Structure

Since OCO can be viewed as a repeat game between a learner and environments, PyNOL follows this structure and thus consists of two parts logically: learner and environment.

  • learner: this module defines the strategy employed by the online learner, and one can use our predefined models such as OGD, Ader, SAOL and so on, or define own model by flexibly combining the modules in base, meta, schedule and specification, which will be introduced in detail later.

  • environment: this module consists of domain and loss function. Before the game starts, the environment chooses the feasible set \(\mathcal{X}\) by domain and passes to the learner. And at each iteration \(t\), the learner choose a decision \(x_t\in \mathcal{X}\) in the domain and simultaneously the environment reveals loss function \(f_t\) by loss function.

The overall structure of PyNOL looks like:

../_images/PyNOL_structure.png

Firstly, we introduce the learner part in details. As mentioned earlier, we present a unified view to understand many existing learning algorithms for dynamic regret or adaptive regret minimization. As a result, the learner component includes base, meta, schedule, and specification.

  • base: this module implements the base-learner, a particular online algorithm that can achieve low regret given a specific path-length (for dynamic regret) or a specific interval (for adaptive regret). We implement online gradient descent (OGD) [Zin03], bandit gradient descent (BGD) with one-point feedback [FKM05] and two-point feedback [ADX10], online extra-gradient descent (OEGD) [CYL+12], optimistic online gradient descent (Optimistic OGD) [RS13] and scale-free online gradient descent (SOGD) [OPal18].

  • meta: this module implements the meta-learner, used to combine intermediate decisions from base learners. PyNOL includes Hedge [LW94], Optimistic Hedge [RS13], MSMWC [CLW21b], AFLHMeta [HS07], Prod [CesaBianchiMS07, DGSS15] and AdaNormalHedge [LS15].

  • schedule: this module consists of two parts: SSP and Cover. SSP specifies how to initialize the base-learners, which is important for dynamic algorithms. The dynamic algorithms construct a step size pool (SSP) at first and then initialize multiple base-learners, each employs a specific step size. The construction is based on exponential discretization of possible range of the optimal step size that usually depends on unknown path-length. Cover contains different interval partitions (Cover) that base-learners will last for, such as geometric cover (GC) [DGSS15, GyorgyLL12, HS09], compact GC (CGC) and its problem-dependent version PCGC [ZLZ19], which is important for adaptive algorithms.

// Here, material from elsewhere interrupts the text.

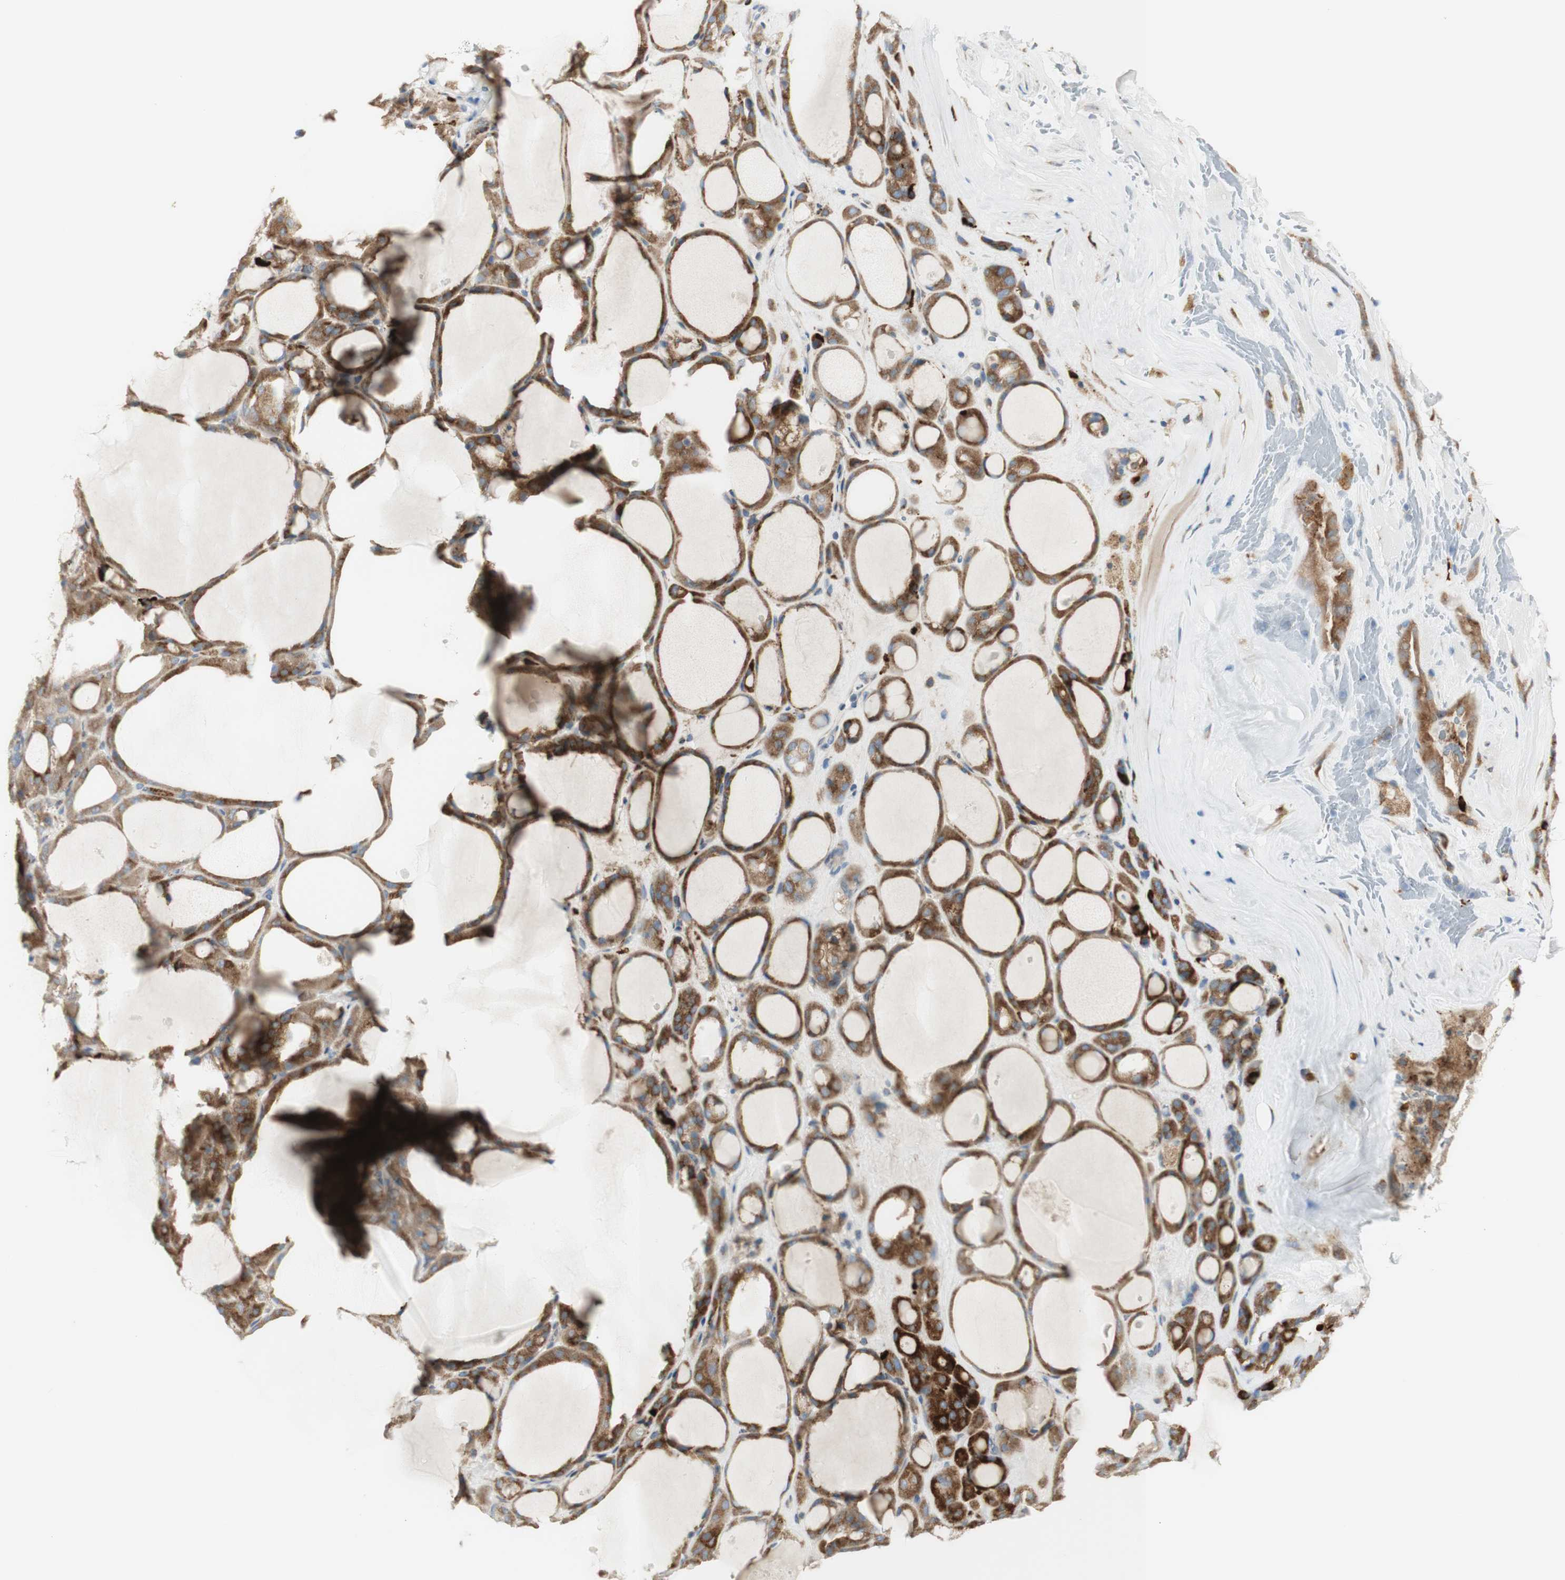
{"staining": {"intensity": "strong", "quantity": ">75%", "location": "cytoplasmic/membranous"}, "tissue": "thyroid gland", "cell_type": "Glandular cells", "image_type": "normal", "snomed": [{"axis": "morphology", "description": "Normal tissue, NOS"}, {"axis": "morphology", "description": "Carcinoma, NOS"}, {"axis": "topography", "description": "Thyroid gland"}], "caption": "Protein expression analysis of benign human thyroid gland reveals strong cytoplasmic/membranous positivity in about >75% of glandular cells. Nuclei are stained in blue.", "gene": "MANF", "patient": {"sex": "female", "age": 86}}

  • specification: Besides these three main components, the remaining parts of algorithms are collectively referred to specification, which mainly includes the design of optimism and surrogate loss. As many algorithms can be viewed as specials cases of Optimistic Mirror Descent, the construction of optimism is crucial in algorithmic design. Moreover, replacing original loss by surrogate loss is a useful technique which can bring great benefits sometimes.

The overall structure is as follows. Online learner maintains a bunch of base-learners according to some dedicated schedule and then employs the meta-learner to ensemble them all to hedge the uncertainty. With this structure, PyNOL eases the extension/modification of existing models, as well as the creation of new models by the implemented APIs.

../_images/structure.png

Next, we introduce environment, which defines the environment by domain and loss function:

  • domain: this module defines the feasible set of the learner’s decision. In this module, we provide two common feasible sets: Euclidean ball and simplex. Users can define their desired type of feasible set in this module.

  • loss function: this module defines the loss function revealed by the environment. In this module, one can find common loss functions to use: logarithmic loss, squared loss and so on. Similarly, users can define more loss functions easily without having to give the form of derivative function since it is computed automatically by autograd.

In short, one can define a new model with base, meta, schedule, specification and define the experiment environment with domain, loss function easily and quickly. Combining learner and environment, user completes the construction of the online learning procedure.